Your objective
Apart from the pictures, return every line of the listing exactly.

Information shown

-*-

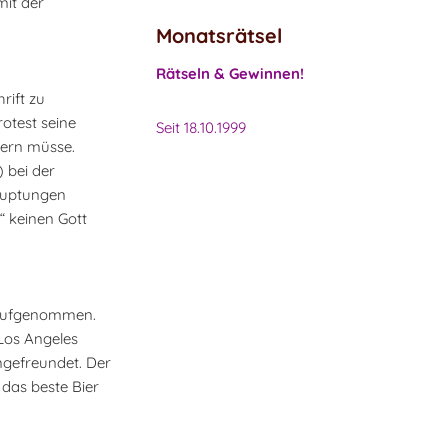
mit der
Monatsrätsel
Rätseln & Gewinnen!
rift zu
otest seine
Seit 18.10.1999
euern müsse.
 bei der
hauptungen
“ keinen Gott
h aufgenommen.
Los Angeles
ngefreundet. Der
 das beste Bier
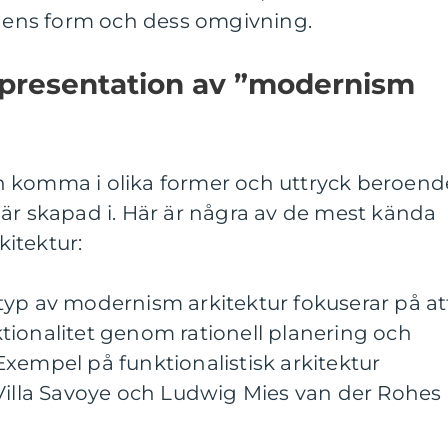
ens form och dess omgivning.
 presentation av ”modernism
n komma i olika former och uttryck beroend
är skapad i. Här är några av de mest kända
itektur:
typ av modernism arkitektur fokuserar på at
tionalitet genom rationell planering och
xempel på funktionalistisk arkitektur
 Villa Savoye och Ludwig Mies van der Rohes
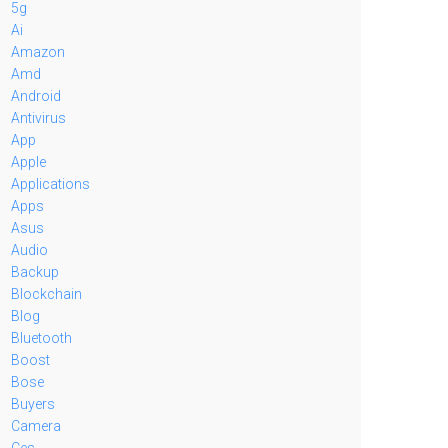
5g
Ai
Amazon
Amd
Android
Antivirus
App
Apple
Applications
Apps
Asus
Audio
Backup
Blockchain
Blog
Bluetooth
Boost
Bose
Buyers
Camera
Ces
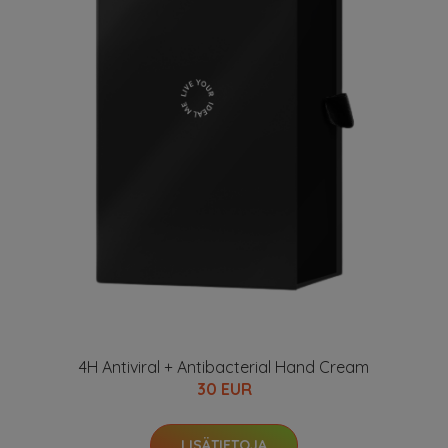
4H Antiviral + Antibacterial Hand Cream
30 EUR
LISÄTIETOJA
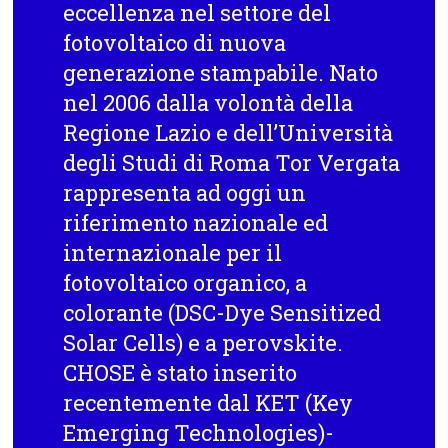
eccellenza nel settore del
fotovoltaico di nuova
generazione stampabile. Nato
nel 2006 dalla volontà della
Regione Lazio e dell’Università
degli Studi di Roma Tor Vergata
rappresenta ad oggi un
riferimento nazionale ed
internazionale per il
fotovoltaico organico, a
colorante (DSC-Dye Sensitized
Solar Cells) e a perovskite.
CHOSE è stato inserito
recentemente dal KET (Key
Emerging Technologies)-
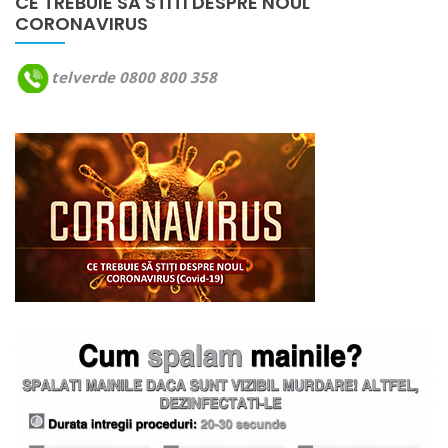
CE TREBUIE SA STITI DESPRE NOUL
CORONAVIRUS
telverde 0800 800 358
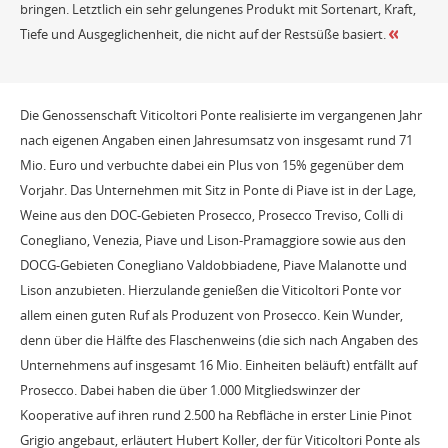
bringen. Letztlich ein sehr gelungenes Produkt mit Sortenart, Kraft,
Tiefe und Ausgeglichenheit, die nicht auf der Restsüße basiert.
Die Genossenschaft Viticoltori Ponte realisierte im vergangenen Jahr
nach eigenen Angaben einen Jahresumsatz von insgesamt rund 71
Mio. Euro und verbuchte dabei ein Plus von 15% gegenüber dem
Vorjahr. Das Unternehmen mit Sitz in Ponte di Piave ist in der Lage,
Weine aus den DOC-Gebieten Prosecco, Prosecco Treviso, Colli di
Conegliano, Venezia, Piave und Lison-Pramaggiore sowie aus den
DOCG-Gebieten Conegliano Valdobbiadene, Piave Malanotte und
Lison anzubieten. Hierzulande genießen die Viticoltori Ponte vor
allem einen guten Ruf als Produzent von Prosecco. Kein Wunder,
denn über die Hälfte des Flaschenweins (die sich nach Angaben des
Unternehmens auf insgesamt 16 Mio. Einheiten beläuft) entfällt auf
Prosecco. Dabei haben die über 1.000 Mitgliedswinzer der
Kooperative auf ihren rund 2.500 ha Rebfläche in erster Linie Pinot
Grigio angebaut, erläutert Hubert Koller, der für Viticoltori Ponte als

-*-

Task answer
mit der
Monatsrätsel
Rätseln & Gewinnen!
rift zu
otest seine
Seit 18.10.1999
euern müsse.
 bei der
hauptungen
“ keinen Gott
h aufgenommen.
Los Angeles
ngefreundet. Der
 das beste Bier
ens form och dess omgivning.
 presentation av ”modernism
n komma i olika former och uttryck beroend
är skapad i. Här är några av de mest kända
itektur:
typ av modernism arkitektur fokuserar på at
tionalitet genom rationell planering och
xempel på funktionalistisk arkitektur
 Villa Savoye och Ludwig Mies van der Rohes
5g
Ai
Amazon
Amd
Android
Antivirus
App
Apple
Applications
Apps
Asus
Audio
Backup
Blockchain
Blog
Bluetooth
Boost
Bose
Buyers
Camera
Ces
4H Antiviral + Antibacterial Hand Cream
30 EUR
LISÄTIETOJA
eccellenza nel settore del
fotovoltaico di nuova
generazione stampabile. Nato
nel 2006 dalla volontà della
Regione Lazio e dell’Università
degli Studi di Roma Tor Vergata
rappresenta ad oggi un
riferimento nazionale ed
internazionale per il
fotovoltaico organico, a
colorante (DSC-Dye Sensitized
Solar Cells) e a perovskite.
CHOSE è stato inserito
recentemente dal KET (Key
Emerging Technologies)-
CE TREBUIE SA STITI DESPRE NOUL
CORONAVIRUS
telverde 0800 800 358
bringen. Letztlich ein sehr gelungenes Produkt mit Sortenart, Kraft,
Tiefe und Ausgeglichenheit, die nicht auf der Restsüße basiert.
Die Genossenschaft Viticoltori Ponte realisierte im vergangenen Jahr
nach eigenen Angaben einen Jahresumsatz von insgesamt rund 71
Mio. Euro und verbuchte dabei ein Plus von 15% gegenüber dem
Vorjahr. Das Unternehmen mit Sitz in Ponte di Piave ist in der Lage,
Weine aus den DOC-Gebieten Prosecco, Prosecco Treviso, Colli di
Conegliano, Venezia, Piave und Lison-Pramaggiore sowie aus den
DOCG-Gebieten Conegliano Valdobbiadene, Piave Malanotte und
Lison anzubieten. Hierzulande genießen die Viticoltori Ponte vor
allem einen guten Ruf als Produzent von Prosecco. Kein Wunder,
denn über die Hälfte des Flaschenweins (die sich nach Angaben des
Unternehmens auf insgesamt 16 Mio. Einheiten beläuft) entfällt auf
Prosecco. Dabei haben die über 1.000 Mitgliedswinzer der
Kooperative auf ihren rund 2.500 ha Rebfläche in erster Linie Pinot
Grigio angebaut, erläutert Hubert Koller, der für Viticoltori Ponte als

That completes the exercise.